Eternal Comfort in the Arms of God

April 30, 2006

Original Post Date:  4/30/2006

I heard this excerpt in my adult ed hour at church this morning, in the context of taking comfort in God during the times we are lost in sorrow and despair, even depression.  The scripture we were studying was from 1 Kings, where Elijah finds comfort from God under a tree after fleeing from Jezebel's wrath, and finds himself all alone.  Read the story here.

Some of the comments from the class were helpful to me- that our culture seems to prefer highlighting what is wrong instead of what is right, preferring the critical voice to the voice of praise.  As a result, we oftentimes find ourselves focusing on what is going wrong in the world instead of what is going right.

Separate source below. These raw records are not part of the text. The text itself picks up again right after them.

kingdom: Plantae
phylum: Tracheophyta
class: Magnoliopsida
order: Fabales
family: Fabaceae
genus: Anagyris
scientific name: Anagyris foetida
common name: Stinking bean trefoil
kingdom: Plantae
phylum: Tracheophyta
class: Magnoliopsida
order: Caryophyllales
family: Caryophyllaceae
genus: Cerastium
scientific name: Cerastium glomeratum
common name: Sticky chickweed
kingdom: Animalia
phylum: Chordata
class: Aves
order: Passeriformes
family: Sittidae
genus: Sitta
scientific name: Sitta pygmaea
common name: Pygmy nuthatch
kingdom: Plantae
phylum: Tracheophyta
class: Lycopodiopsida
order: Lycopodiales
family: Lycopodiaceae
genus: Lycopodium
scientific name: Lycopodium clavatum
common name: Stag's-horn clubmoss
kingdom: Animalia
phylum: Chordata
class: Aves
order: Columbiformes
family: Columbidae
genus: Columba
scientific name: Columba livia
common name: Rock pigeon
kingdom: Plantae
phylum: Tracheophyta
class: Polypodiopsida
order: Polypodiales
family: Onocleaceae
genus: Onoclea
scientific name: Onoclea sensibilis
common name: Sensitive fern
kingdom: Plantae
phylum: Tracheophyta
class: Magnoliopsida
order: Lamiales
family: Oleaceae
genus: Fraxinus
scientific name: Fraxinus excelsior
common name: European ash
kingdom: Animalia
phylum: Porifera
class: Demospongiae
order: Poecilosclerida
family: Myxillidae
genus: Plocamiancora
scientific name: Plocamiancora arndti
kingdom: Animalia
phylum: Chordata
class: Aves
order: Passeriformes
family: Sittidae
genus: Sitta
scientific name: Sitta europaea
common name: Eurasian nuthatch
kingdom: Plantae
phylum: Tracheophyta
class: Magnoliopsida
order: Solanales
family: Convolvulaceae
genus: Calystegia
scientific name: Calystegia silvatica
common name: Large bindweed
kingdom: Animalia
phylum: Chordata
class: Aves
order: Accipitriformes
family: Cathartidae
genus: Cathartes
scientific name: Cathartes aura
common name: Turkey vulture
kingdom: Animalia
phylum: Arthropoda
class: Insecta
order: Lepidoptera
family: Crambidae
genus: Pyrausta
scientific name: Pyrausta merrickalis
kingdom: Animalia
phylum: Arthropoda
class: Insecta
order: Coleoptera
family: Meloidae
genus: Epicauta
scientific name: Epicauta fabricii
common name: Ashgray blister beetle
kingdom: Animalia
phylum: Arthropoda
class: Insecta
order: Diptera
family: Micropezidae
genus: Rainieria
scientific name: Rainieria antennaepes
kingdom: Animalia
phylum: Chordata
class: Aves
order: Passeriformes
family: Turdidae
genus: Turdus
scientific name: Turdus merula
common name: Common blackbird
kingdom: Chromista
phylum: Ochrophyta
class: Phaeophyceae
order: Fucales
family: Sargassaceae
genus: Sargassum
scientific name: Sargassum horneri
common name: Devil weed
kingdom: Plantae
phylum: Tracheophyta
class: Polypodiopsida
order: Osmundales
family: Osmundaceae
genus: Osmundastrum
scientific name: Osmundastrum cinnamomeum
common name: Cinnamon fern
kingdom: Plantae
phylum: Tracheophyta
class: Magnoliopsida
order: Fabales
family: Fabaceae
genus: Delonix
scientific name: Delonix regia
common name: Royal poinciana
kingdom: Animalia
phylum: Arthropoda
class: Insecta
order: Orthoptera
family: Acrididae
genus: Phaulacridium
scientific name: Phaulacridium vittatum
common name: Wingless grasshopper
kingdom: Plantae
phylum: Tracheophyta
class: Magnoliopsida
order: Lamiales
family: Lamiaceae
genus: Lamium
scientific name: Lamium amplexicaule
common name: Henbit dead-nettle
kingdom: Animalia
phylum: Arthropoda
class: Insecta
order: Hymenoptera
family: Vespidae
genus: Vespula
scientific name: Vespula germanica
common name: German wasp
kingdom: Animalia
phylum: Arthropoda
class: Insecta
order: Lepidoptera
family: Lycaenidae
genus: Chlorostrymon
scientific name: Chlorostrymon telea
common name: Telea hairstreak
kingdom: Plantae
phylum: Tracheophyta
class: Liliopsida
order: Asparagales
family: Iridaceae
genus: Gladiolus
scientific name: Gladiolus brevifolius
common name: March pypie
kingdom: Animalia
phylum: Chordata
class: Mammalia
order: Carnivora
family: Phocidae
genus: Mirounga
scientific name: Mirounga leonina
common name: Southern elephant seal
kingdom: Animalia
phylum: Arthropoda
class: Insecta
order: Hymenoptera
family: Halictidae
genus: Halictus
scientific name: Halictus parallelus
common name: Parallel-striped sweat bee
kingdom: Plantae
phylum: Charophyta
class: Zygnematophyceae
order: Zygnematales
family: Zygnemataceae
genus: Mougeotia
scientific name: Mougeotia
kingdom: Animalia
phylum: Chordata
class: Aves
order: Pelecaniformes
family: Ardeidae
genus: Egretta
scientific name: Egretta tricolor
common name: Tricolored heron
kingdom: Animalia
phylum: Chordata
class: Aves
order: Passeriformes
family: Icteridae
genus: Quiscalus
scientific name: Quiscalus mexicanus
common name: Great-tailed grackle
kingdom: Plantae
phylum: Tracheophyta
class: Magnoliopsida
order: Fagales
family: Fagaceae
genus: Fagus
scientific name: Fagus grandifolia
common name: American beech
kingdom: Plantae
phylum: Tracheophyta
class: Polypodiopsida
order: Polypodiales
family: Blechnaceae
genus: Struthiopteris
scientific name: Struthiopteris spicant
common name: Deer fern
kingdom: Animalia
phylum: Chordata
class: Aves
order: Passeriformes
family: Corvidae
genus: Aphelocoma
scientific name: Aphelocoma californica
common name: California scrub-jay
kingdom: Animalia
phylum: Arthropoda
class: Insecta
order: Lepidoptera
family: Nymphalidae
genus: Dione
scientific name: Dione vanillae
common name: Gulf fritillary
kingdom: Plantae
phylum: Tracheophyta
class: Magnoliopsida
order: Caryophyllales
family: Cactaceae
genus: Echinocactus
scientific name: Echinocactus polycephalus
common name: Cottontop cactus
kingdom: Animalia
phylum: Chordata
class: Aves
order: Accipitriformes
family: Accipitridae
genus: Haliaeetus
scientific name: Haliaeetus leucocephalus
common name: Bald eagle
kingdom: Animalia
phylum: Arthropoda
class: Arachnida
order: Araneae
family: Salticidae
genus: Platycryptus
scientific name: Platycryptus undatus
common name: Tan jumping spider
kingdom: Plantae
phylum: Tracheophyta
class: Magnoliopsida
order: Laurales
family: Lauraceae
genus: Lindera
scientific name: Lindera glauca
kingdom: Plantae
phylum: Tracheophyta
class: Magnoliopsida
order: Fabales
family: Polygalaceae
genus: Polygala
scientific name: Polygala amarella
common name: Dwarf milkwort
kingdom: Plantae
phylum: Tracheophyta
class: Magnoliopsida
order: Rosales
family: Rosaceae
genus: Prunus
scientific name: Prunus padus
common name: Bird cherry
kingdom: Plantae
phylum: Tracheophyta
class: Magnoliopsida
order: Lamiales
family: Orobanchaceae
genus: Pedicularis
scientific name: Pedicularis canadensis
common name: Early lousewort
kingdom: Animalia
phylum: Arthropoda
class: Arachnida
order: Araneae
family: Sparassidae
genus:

"A Brief for the Defense" from Refusing Heaven, by Jack Gilbert

Sorrow everywhere.  Slaughter everywhere.  If babies are not starving someplace, they are starving somewhere else.  With flies in their nostrils.  But we enjoy our lives because that's what God wants.  Otherwise the mornings before summer dawn would not be made so fine.  The Bengal tiger would not be fashioned so miraculously well.  The poor women at the fountain are laughing together between the suffering they have known and the awfulness in their future, smiling and laughing while somebody in the village is very sick.  There is laughter every day in the terrible streets of Calcutta and the women laugh in the cages of Bombay.  If we deny our happiness, resist our satisfaction, we lessen the importance of their deprivation.  We must risk delight.  We can do without pleasure, but not delight.  Not enjoyment.  We must have the stubbornness to accept our gladness in the ruthless furnace of this world.  To make injustice the only measure of our attention is to praise the Devil.  If the locomotive of the Lord runs us down, we should give thanks that the end had magnitude.  We must admit there will be music despite everything.  We stand at the prow again of a small ship anchored late at night in the tiny port looking over to the sleeping island; the waterfront is three shuttered cafes and one naked light burning.  To hear the faint sound of oars in the silence as a rowboat comes slowly out and then goes back is truly worth all the years of sorrow that are to come.